The Island
Michael Bay é uno dei registi più sottovalutati dell'attuale panorama cinematografico.
I cinefili lo odiano, ritenendo le sue opere come "Armageddon" o "Pearl Harbour", "pomposamente noiose".
Eppure, come ancora una volta ci dimostra questo "The Island", Bay ha invece un buon talento nella fluidità della narrazione, come ha sostenuto anche la rivista prestigiosa "Cahiers du Cinema".
Non può certamente esistere un concetto autoriale nel Cinema di Bay, ma dalla meticolosa cura delle sue immagini é facile notare una passione non solo nel raccontare qualcosa, ma nel raccontarlo nel modo più fluido possibile, complice un montaggio che sappia dosare il tempo filmico creando un ritmo capace di travolgere le aspettative.
La regia di Bay può essere anche standard, nel seguire un manuale registico quasi scolastico, eppure non si può e non si deve definire banale.
E' il dono della gestione spaziale nel cogliere nelle scene, soprattutto in quelle d'azione, tutta la forza delle immagini e la geometricità delle linee che delimitano il quadro cinematografico, con risultato un dinamismo vibrante che si alterna alla confusione della fotografia sgranata nelle scene di fuga sotterranea.

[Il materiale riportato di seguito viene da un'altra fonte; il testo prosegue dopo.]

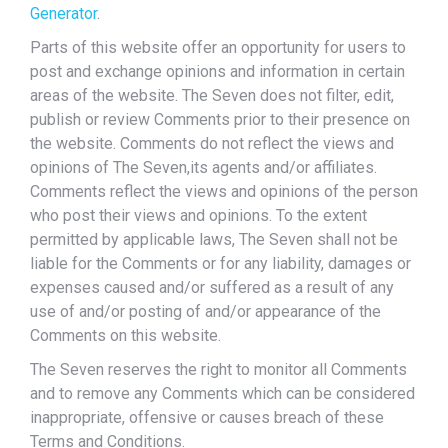
Generator
.
Parts of this website offer an opportunity for users to
post and exchange opinions and information in certain
areas of the website. The Seven does not filter, edit,
publish or review Comments prior to their presence on
the website. Comments do not reflect the views and
opinions of The Seven,its agents and/or affiliates.
Comments reflect the views and opinions of the person
who post their views and opinions. To the extent
permitted by applicable laws, The Seven shall not be
liable for the Comments or for any liability, damages or
expenses caused and/or suffered as a result of any
use of and/or posting of and/or appearance of the
Comments on this website.
The Seven reserves the right to monitor all Comments
and to remove any Comments which can be considered
inappropriate, offensive or causes breach of these
Terms and Conditions.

Questa volta siamo in territorio fantascientifico, un mondo futuristico che deve molto a Philip K. Dick (non é un caso se i richiami a "Minority Report" sono persistenti).
Al contrario della maggioranza dei film di fantascienza, in "The Island" i protagonisti non sono gli umani che devono combattere contro androidi/robot, bensì l'esatto contrario: La coppia Ewan McGregor/Scarlett Johansson e' una coppia di cloni, teoricamente incapaci di provare sentimenti ed emozioni, ma chiaramente, dopo i replicanti di BladeRunner sappiamo che ormai tutto é possibile.

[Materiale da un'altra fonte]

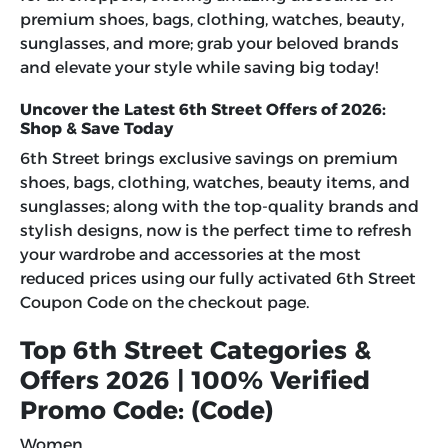
premium shoes, bags, clothing, watches, beauty,
sunglasses, and more; grab your beloved brands
and elevate your style while saving big today!
Uncover the Latest 6th Street Offers of 2026:
Shop & Save Today
6th Street brings exclusive savings on premium
shoes, bags, clothing, watches, beauty items, and
sunglasses; along with the top-quality brands and
stylish designs, now is the perfect time to refresh
your wardrobe and accessories at the most
reduced prices using our fully activated 6th Street
Coupon Code on the checkout page.
Top 6th Street Categories &
Offers 2026 | 100% Verified
Promo Code: (Code)
Women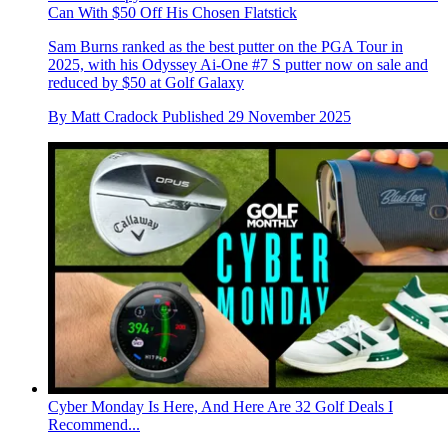
Can With $50 Off His Chosen Flatstick
Sam Burns ranked as the best putter on the PGA Tour in
2025, with his Odyssey Ai-One #7 S putter now on sale and
reduced by $50 at Golf Galaxy
By
Matt Cradock
Published
29 November 2025
Cyber Monday Is Here, And Here Are 32 Golf Deals I
Recommend...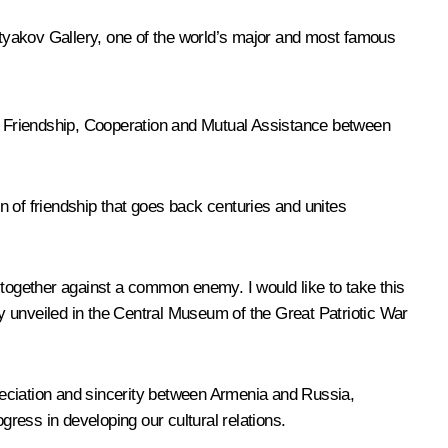
retyakov Gallery, one of the world’s major and most famous
f Friendship, Cooperation and Mutual Assistance between
on of friendship that goes back centuries and unites
 together against a common enemy. I would like to take this
y unveiled in the Central Museum of the Great Patriotic War
reciation and sincerity between Armenia and Russia,
ress in developing our cultural relations.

A coinvolgerci nelle vicende di questi due cloni é innanzitutto la direzione attoriale, che coglie in entrambi i protagonisti quella credibilità necessaria che li renda molto più umani di quelli veri; poi, la delineazione alienata/alienante che li rende creature fanciullesche ed innocentemente bisognose.

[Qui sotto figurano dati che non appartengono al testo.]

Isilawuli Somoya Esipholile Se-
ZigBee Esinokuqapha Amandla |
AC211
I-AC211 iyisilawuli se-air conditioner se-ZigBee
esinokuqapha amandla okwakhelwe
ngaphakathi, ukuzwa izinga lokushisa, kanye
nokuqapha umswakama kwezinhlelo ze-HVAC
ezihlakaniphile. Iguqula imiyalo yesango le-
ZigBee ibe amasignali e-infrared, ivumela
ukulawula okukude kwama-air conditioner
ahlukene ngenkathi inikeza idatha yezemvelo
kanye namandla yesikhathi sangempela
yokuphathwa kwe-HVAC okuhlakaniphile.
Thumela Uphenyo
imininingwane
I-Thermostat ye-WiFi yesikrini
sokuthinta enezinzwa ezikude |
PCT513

Ma ciò che rende "The Island" qualcosa di superiore alle solite "americanate d'azione" é la cura semiotica di Michael Bay, che imprime le immagini di significazioni e simbologie sotto la pelle, non solo quando sembra riprodurre un puzzle mentale tramite l'uso delle tecniche video-clippare (montaggio frastagliatissimo, 1000 immagini flashate al minuto), ma anche quando riprende a sè la classicità di un semplice campo lungo, proprio come l'ultima scena nella montagna, un urlo del bisogno di essere liberi, perchè in fondo "The Island" é solamente e celatamente un film sulla libertà e sulla voglia di vivere.
Quella di Bay non solo é grande cura della superficie (estetica), ma anche cura di ciò che va oltre l'occhio, in un incontro tra spettatore e qualcosa che non é più solamente etica, ma condivisione e percezione emotiva di una morale non indifferente.

La frase: "Ah sei un clone…, quindi… oddio, sei vergine?"